それほど必要ではなかったけれども、ウィリアム・ベックフォードが1786-7年に出版した『ヴァセック』を読む。BBCのラジオ番組でこの作品のタイトルを耳にしたのがきっかけで、名前は聞くけど実は読んでいないこの作品を読むチャンスだという、まったくの偶然で読んだ書物(笑)小川和夫の訳で国書出版会から1980年に出版されている翻訳を読んだ。

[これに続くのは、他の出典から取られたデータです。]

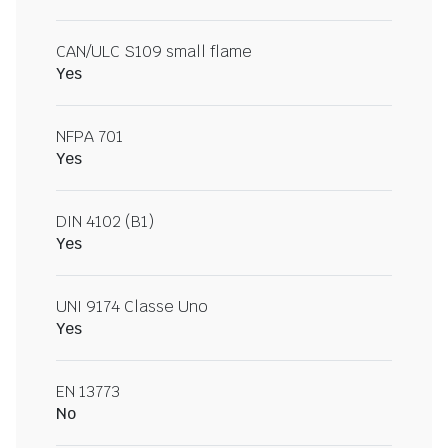
CAN/ULC S109 small flame
Yes
NFPA 701
Yes
DIN 4102 (B1)
Yes
UNI 9174 Classe Uno
Yes
EN 13773
No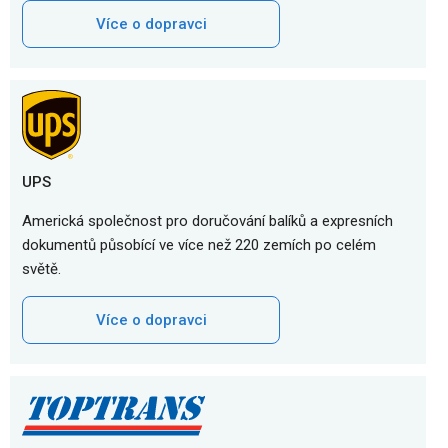
Více o dopravci
UPS
Americká společnost pro doručování balíků a expresních
dokumentů působící ve více než 220 zemích po celém
světě.
Více o dopravci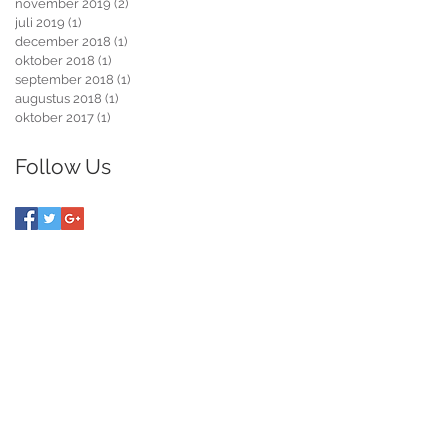
november 2019
(2)
2 posts
juli 2019
(1)
1 post
december 2018
(1)
1 post
oktober 2018
(1)
1 post
september 2018
(1)
1 post
augustus 2018
(1)
1 post
oktober 2017
(1)
1 post
Follow Us
n
Contactgegevens
KL!K
Jan Haringstraat 22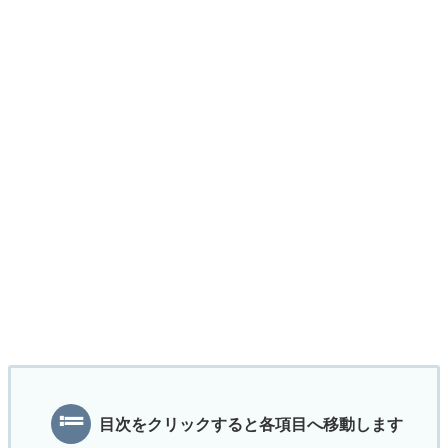
目次をクリックすると各項目へ移動します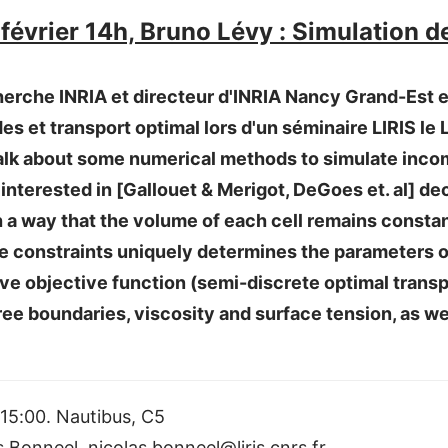
février 14h, Bruno Lévy : Simulation d
erche INRIA et directeur d'INRIA Nancy Grand-Est es
es et transport optimal lors d'un séminaire LIRIS le 
 talk about some numerical methods to simulate incom
nterested in [Gallouet & Merigot, DeGoes et. al] dec
h a way that the volume of each cell remains consta
e constraints uniquely determines the parameters o
e objective function (semi-discrete optimal transp
ree boundaries, viscosity and surface tension, as wel
15:00. Nautibus, C5
 Bonneel. nicolas.bonneel@liris.cnrs.fr.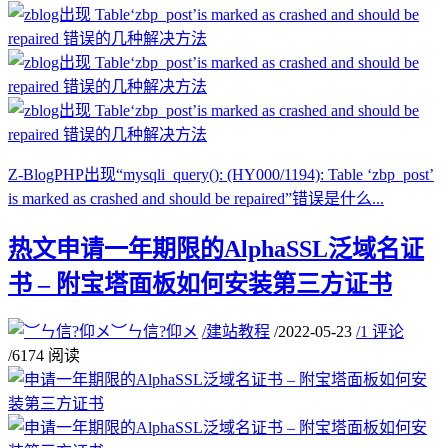
Z-BlogPHP出现“mysqli_query(): (HY000/1194): Table ‘zbp_post’
is marked as crashed and should be repaired”错误是什么...
热文
申请一年期限的AlphaSSL泛域名证
书 – 附宝塔面板如何安装第三方证书
︶ㄣ信?仰メ
/
建站教程
/
2022-05-23
/
1 评论
/
6174 阅读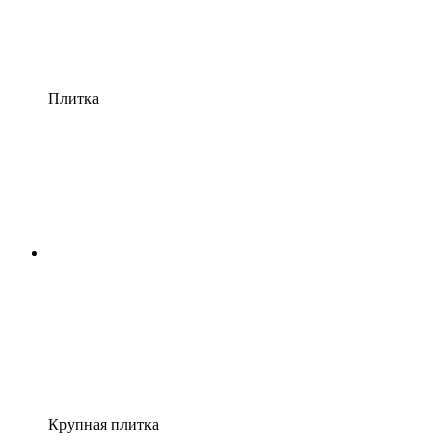
Плитка
Крупная плитка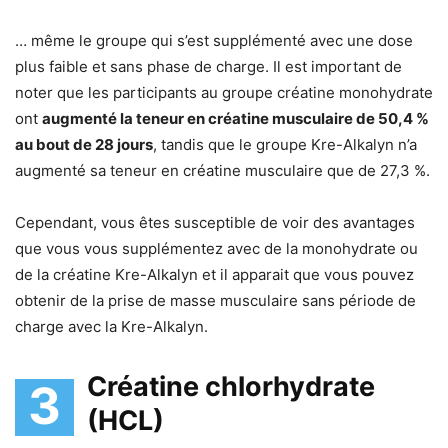
… même le groupe qui s’est supplémenté avec une dose
plus faible et sans phase de charge. Il est important de
noter que les participants au groupe créatine monohydrate
ont
augmenté la teneur en créatine musculaire de 50,4 %
au bout de 28 jours
, tandis que le groupe Kre-Alkalyn n’a
augmenté sa teneur en créatine musculaire que de 27,3 %.
Cependant, vous êtes susceptible de voir des avantages
que vous vous supplémentez avec de la monohydrate ou
de la créatine Kre-Alkalyn et il apparait que vous pouvez
obtenir de la prise de masse musculaire sans période de
charge avec la Kre-Alkalyn.
Créatine chlorhydrate
3
(HCL)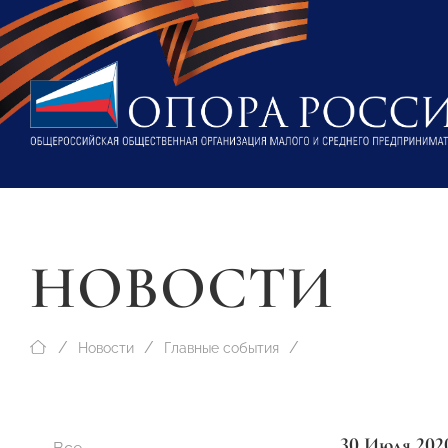
НОВОСТИ
Новости
Главные события
30 Июля 202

『アラビアン・ナイト』とファウスト伝説とマルキ・ド・サドを足したようなゴシック小説。絶大な権力を持ち奢侈を尽くした五感の官能におぼれるカリフのヴァセックと、その邪悪な母親や愛人が主人公。全能を極めることができる、特に未来を知ることができるという地霊の誘惑に屈し、ヴァセックはマホメッドを棄てて、地霊に言われるがままに50人の幼児をだまして殺すなど、悪虐の限りをつくし、無意味な蕩尽をほしいままにする。アラビア風の奢侈をつくした品々や、ヴァセックの愛人(というか、制度上は妻)となる若く美しいヌーロニハールのいいなずけである若い男が、女のようなアンドロジニーであるのも、オリエンタリストな倒錯の雰囲気を高めている。